Europe Folds To Russian Demands, Delays Ukraine Free Trade Deal By Over A Year

While the world was poring through the details of the latest round of preannounced western sanctions against Russia – a round which Russia commented would have virtually no actual impact – and just as excitedly awaiting the Kremlin’s retaliation which Putin warned is coming shortly, far from the glare of the center stage Europe quietly folded to a bigger Russian demand namely to delay the implementation of a Ukraine free trade deal by more than one year until the end of 2015 and likely beyond.

As AFP reported, EU Trade Commissioner Karel de Gucht said, after talks with Russian and Ukrainian ministers, that the free trade agreement which Ukraine and its imploding economy had hoped would be implemented in the immediate future, will instead be delayed. Perhaps the date of the provisional launch has something to do with it: EU sources said the trade deal was to have taken effect on November 14, i.e. in the middle of Europe’s cold, snowy, GDP-sapping winter. The European Council of 28 members states must now sign off on the delay.

De Gucht said that once Kiev ratifies the EU Association Accord, expected next week and which was negotiated at the same time as the Deep and Comprehensive Free Trade Agreement, then Brussels would offer “additional flexibility” in the hope of meeting Russian concerns that its economy would suffer if the DCFTA deal went ahead.

This would be done as part of efforts to “fully support the stabilisation of Ukraine,” he said after talks with Ukraine Foreign Minister Pavlo Klimkin and Russian Economy Minister Alexi Ulyukayev. “Such flexibilty will consist in the delay until 31 December 2015 of the provisional application of the DCFTA,” he said.

Additional flexibility? That sounds very close to what Obama promised Putin’s right hand guy, Dmitry Medvedev, nearly three years ago.

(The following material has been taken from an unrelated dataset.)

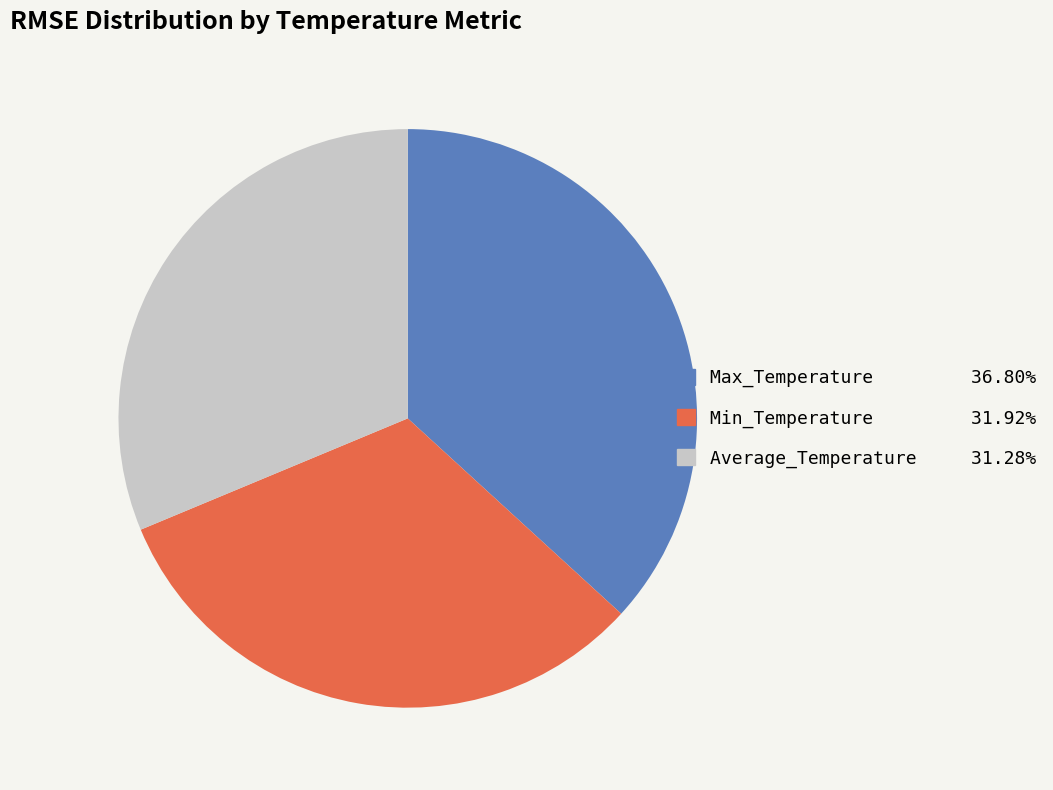

The Average_Temperature slice represents 45% of the pie. True or false?

False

Sometimes glitches in the matrix such as this one make one wonder just how much of what is going on right now between the “west” and Russia has been long pre-agreed and pre-approved by the “feuding” sides, and what is really going on behind the scenes.

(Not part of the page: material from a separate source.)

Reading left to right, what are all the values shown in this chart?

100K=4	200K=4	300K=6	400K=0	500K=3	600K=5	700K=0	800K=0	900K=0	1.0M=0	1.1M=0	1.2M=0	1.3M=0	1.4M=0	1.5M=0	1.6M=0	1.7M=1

But back to what the data available for popular consumption: in effect while Russia and the West are engaging in populism-happy trade and capital flow wars what is taking place at a higher level is far more nuanced, and it is here that a far more pragmatic EU is certainly concerned about pushing Russia too far.

The reason why Moscow is against the Ukraine free trade agreement is because Russia sees it as bolstering Kiev and potentially harming its own economy by allowing an influx of cheaper/better EU goods into the country, an important Russian market. Equally damaging, Moscow said these goods could then be sold on into Russia itself, damaging domestic industry.

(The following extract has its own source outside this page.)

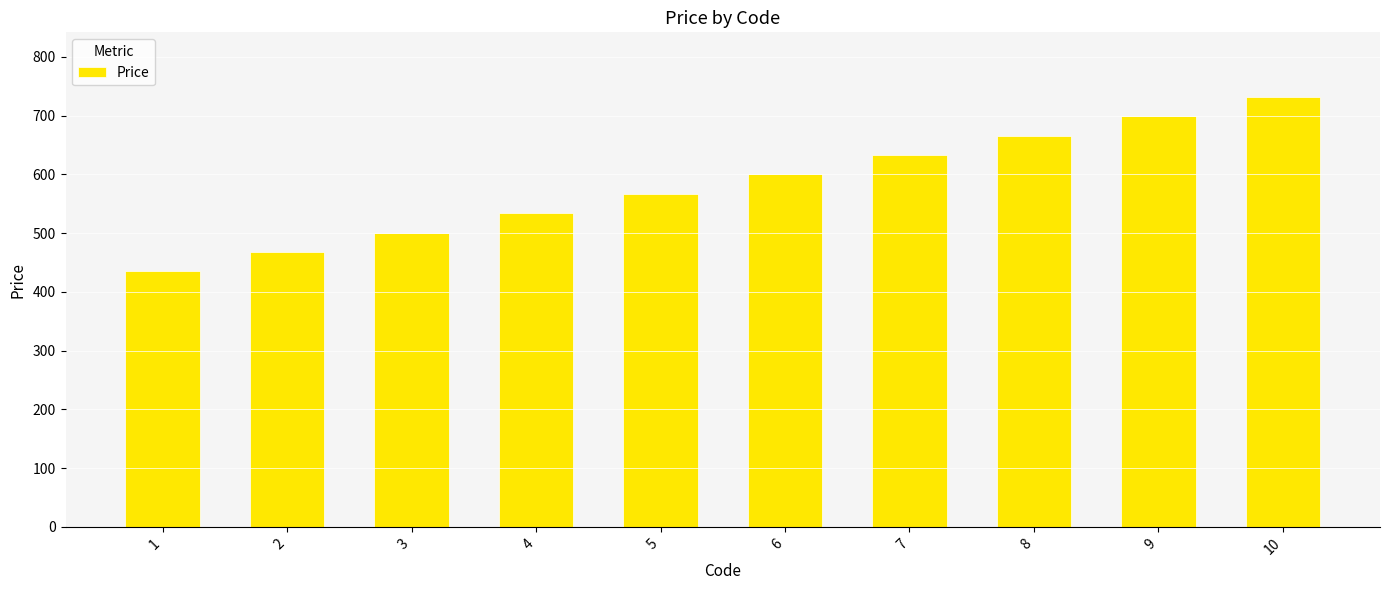

Is it true that the value at 5 is 895?

False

Of course, with Europe launch sanction after meaningless sanction, in a world that is all about leverage and optics, the last thing the EU could afford is to be perceived as folding to the Kremlin in a matter which could really hurt the Russian economy. So instead DeGucht presented the delay as win-win for all sides, saying the preferential tariffs addressed “the very difficult economic situation in Ukraine” while the delay in implementing the deal leaves “15 months for either party to make remarks, proposals.”

One can just imagine the remarks and proposals that Putin would have uttered had Europe not delayed the agreement.

What’s more interesting, Russia may just win another major round in the political war that is taking place just behind the surface: the preferential tariffs announced in March and due to expire in October offered Ukraine significant reductions in customs duties worth about 500 million euros per year, the commission said.

Still, had the free trade deal passed today, it would have allowed the economically devastated Ukraine, whose economy is rapidly imploding, to boost its exports to Europe by one billion euros per year, according to the commission.

In June, the EU and Ukraine signed the long-delayed Association Agreement, the very deal whose 11th-hour refusal last year by then president Viktor Yanukovich plunged the former Soviet country into chaos. It sparked a wave of pro-European protests that eventually toppled the Kremlin-backed Yanukovich in February and ushered in a pro-Western government that deeply angered Moscow.

What goes unsaid is that the signed agreement was merely yet another optical pseudo intervention: in reality is provided nothing to Ukraine but simply sent signals to the global community that the “west” had the upper hand when it comes down to Kiev realpolitik.

If only for now. 

But once the Ukraine people have been forced to go through a full winter with no benefit from the Russian bear, it remains to be seen just how enthusiastic they will be about the ongoing western-backed (and funded, and orchestrated) revolution.

As for Europe’s true “leverage” vis-a-vis Russia, the following quote from AFP encapsulates it best:

“If you want to solve a conflict, you have to be flexible,” a European source said when asked about the delay in the trade deal.

And speaking of memorable quotes, one my want to timestamp these:

In Kiev, Poroshenko thanked the EU for the new sanctions. “A friend in need is a friend indeed,” Poroshenko said.

 

“I feel a full part of the European Union family,” he added.

Let’s all check back on how Ukraine, and whoever is its president then, feels about being part of the European Union “family” in a year. Or less.